▶ _Passage provided_
------------------------------------------------

However, the current clinical literature reveals significant gaps in our understanding of how electrolytes relate to auditory function. Most studies have focused on severe electrolyte imbalances in acutely or critically ill patients, where hearing function is rarely a primary concern. Furthermore, it is still unclear how these ions might differentially influence hearing loss and tinnitus or whether they are linked to specific clinical features such as the duration of symptoms, their laterality, or their perceived impact on daily life. Addressing these questions is essential to determine whether routine serum electrolyte testing can offer prognostic or diagnostic value in audiology, as well as to explore new therapeutic approaches aimed at restoring ionic balance.
This study aimed to conduct a comprehensive analysis of the potential impact of serum sodium and potassium levels on SNHL and tinnitus. By comparing well-defined groups, we investigated the differences in serum electrolyte levels between these groups, along with the correlations between electrolyte levels and key clinical parameters, such as age of onset, hearing threshold, tinnitus intensity, and associated handicap. We hypothesised that elevated serum sodium and potassium levels would be associated with an increased likelihood of concurrent SNHL and tinnitus, more severe hearing loss, and greater tinnitus-related handicap, indicating underlying disturbances in cochlear and neural ionic homeostasis.
2. Materials and Methods
2.1. Study Groups
Sample size calculations were performed, determining that 223 participants were needed for the study (resulting in a total of n = 248 + 136 participants) and for the control group (resulting in n = 232 participants), with α = 0.05 and 1 − β = 0.8. A total of 616 individuals participated in this study. Among these, 248 patients experienced both SNHL and tinnitus, 136 had tinnitus without SNHL, and 232 individuals without hearing issues or tinnitus served as the control group (Figure 1). The detailed characteristics of the three groups are presented in Table 1. All patients underwent a thorough examination by otorhinolaryngologists and received tinnitus management from experienced doctors. Each patient also had a comprehensive hearing assessment as detailed below. As part of routine management, all patients underwent laboratory tests closely related to the onset of their symptoms to assess serum sodium and potassium levels. To rule out retrocochlear and intracranial lesions, all patients had a contrast-enhanced brain MRI. The inclusion criteria focused on primary tinnitus cases, which could occur with or without SNHL. Exclusion criteria included factors that could affect serum sodium and potassium levels, such as hormonal disorders (e.g., SIADH, Addison’s disease, or Cushing’s syndrome), kidney, liver, and heart problems, certain medications (e.g., diuretics, antidepressants, ACE inhibitors, laxatives, or NSAIDs), severe diarrhoea or vomiting at the time of examination, metabolic disorders (e.g., diabetes mellitus), and significant traumas or burns. All participants provided written consent to take part in the study. The investigation adhered to the Declaration of Helsinki and received approval from the Hungarian ETT TUKEB (approval number: BM/29864-1/2024, approval date: 9 December 2024).

------------------------------------------------

▶ _Information supplied_

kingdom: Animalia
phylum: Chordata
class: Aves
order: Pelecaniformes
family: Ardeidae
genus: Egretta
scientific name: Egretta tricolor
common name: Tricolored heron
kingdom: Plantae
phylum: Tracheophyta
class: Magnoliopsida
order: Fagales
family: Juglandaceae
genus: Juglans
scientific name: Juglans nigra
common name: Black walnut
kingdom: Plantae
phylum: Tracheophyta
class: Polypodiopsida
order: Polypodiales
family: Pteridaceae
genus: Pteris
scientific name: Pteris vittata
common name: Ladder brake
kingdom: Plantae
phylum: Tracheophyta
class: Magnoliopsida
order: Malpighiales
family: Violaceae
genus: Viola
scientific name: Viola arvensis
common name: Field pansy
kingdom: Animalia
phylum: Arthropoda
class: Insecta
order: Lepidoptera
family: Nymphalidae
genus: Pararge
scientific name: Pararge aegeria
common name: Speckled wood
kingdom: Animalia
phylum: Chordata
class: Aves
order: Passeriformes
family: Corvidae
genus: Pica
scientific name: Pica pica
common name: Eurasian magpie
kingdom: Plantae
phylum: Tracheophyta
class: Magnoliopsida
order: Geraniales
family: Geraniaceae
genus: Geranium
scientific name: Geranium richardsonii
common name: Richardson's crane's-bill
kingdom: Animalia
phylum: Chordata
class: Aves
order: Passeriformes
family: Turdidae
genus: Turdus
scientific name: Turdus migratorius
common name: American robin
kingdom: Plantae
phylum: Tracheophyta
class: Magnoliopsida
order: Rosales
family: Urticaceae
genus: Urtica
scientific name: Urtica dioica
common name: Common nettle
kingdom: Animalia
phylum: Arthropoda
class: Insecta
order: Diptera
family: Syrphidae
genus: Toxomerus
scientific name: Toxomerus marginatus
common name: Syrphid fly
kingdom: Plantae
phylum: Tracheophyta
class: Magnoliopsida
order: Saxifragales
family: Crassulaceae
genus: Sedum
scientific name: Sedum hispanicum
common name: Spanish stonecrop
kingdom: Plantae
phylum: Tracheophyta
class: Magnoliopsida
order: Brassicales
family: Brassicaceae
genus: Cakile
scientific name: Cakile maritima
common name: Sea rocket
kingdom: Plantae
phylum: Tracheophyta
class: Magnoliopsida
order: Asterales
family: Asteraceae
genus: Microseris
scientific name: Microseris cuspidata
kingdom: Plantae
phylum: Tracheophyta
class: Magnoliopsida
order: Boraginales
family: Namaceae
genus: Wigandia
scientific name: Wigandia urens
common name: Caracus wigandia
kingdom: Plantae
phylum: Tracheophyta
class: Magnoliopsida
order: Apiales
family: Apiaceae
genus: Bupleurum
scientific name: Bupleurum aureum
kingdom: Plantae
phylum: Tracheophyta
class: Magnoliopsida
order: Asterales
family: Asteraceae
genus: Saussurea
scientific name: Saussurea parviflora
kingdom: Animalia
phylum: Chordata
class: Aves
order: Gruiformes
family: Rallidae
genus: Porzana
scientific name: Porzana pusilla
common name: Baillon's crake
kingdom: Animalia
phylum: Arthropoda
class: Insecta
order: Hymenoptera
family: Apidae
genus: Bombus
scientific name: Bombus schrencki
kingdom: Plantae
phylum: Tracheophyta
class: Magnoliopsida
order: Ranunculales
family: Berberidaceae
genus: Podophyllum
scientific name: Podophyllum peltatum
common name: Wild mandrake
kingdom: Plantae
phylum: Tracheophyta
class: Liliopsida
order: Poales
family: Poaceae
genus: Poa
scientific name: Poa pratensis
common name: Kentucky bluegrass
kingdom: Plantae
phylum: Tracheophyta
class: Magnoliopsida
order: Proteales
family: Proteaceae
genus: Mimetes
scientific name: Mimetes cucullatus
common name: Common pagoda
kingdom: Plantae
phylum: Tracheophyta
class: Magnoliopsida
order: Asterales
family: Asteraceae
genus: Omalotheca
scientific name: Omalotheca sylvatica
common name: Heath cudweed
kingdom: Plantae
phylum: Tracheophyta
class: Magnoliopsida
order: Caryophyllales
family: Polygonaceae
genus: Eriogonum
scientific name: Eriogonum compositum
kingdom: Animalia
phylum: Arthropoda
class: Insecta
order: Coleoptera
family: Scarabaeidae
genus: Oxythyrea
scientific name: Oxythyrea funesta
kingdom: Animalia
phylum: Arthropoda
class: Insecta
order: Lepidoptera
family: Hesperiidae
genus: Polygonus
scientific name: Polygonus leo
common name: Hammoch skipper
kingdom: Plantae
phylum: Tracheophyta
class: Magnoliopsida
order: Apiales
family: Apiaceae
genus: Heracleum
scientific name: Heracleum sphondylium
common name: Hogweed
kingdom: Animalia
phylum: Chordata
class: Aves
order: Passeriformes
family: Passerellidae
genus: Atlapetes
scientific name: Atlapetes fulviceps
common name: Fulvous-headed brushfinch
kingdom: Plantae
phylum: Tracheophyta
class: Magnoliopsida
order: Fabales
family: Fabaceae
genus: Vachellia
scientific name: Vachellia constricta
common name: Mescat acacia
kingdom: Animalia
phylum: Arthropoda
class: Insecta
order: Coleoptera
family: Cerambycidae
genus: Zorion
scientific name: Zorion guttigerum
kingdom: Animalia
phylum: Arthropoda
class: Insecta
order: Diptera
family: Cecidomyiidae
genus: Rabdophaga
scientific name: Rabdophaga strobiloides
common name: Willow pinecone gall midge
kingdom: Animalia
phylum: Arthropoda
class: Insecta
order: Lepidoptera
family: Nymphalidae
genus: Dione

------------------------------------------------

▶ _Requirement A_
According to the passage on serum electrolytes and hearing, what imaging did all patients undergo?
▶ _Requirement B_
In the passage on serum electrolytes and hearing, why were people with hormonal disorders, kidney problems, or diuretic use excluded?
▶ _Requirement C_
Carry the passage on serum electrolytes and hearing forward from its final sentence.

▶ _Expected output A_
All patients had a contrast-enhanced brain MRI.

▶ _Expected output B_
These conditions and medications could affect serum sodium and potassium levels. The study set out to analyze how those same levels relate to sensorineural hearing loss and tinnitus.

▶ _Expected output C_
2.2. Hearing Assessments
Before conducting audiometric examinations, each patient underwent micro-otoscopy, tympanometry, and acoustic reflex testing. Following these assessments, a qualified audiological assistant performed pure-tone audiometry and tinnitus matching for every patient. The audiometric evaluations took place in a soundproof booth. Pure-tone air conduction was measured across frequencies ranging from 125 to 8000 Hz using headphones, while bone conduction was assessed from 250 to 4000 Hz with a mastoid vibrator. Masked bone conduction measurements were conducted as needed. The pure-tone audiograms were then manually constructed. Tinnitus matching began with pitch matching, aiming to identify the most accurate frequency range of the tinnitus. Once this was completed, the intensity of the tinnitus was measured in 1 dB increments at the identified frequency during the intensity matching process. The results were manually recorded on audiograms. SNHL was defined according to the 1995 recommendations from the Committee on Hearing and Equilibrium of the American Academy of Otolaryngology–Head and Neck Surgery [18]. Audiometer calibration was conducted according to both local and international standards, including ISO 389-1:2017 [19], which specifies the reference zero for calibration, particularly for pure-tone air conduction, and IEC 60645-1 [19], which outlines international standards for pure-tone audiometers.
2.3. Self-Reported Tinnitus Severity
Self-reported tinnitus severity was measured using the Tinnitus Handicap Inventory (THI) [20]. The THI assesses the impact of tinnitus on daily functioning across three scales: functional, emotional, and catastrophic. Patients respond to each question with either ’yes’ (4 points), ’sometimes’ (2 points), or ’no’ (0 points). The total THI score, which was used in this study, is calculated by summing the points from the three scales. Based on the total THI, tinnitus handicap can be categorised into five levels: no handicap (0–16 points), mild handicap (18–36 points), moderate handicap (38–56 points), severe handicap (58–76 points), and catastrophic handicap (78–100 points). All patients completed the THI in Hungarian.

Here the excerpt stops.